** EXERCISE INSTRUCTIONS **
Gather each line in the entries that includes the string "none".

+ + +

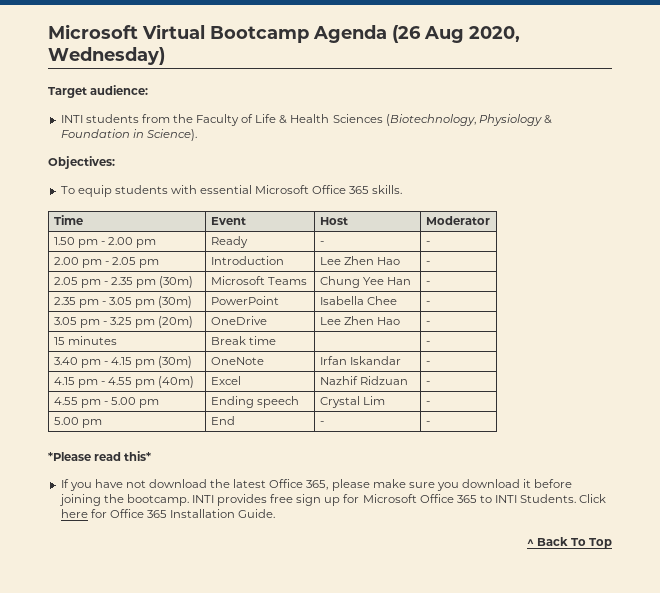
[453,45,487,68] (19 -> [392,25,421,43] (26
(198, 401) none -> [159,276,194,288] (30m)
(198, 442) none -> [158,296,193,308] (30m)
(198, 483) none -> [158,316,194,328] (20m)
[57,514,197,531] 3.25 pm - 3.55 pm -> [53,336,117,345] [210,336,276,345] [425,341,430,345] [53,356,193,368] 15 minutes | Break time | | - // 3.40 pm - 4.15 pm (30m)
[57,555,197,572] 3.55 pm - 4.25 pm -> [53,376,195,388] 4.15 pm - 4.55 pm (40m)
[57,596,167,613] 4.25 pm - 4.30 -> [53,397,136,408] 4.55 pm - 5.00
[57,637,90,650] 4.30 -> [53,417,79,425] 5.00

+ + +

** TASK RESULT **
(198, 401) none -> [159,276,194,288] (30m)
(198, 442) none -> [158,296,193,308] (30m)
(198, 483) none -> [158,316,194,328] (20m)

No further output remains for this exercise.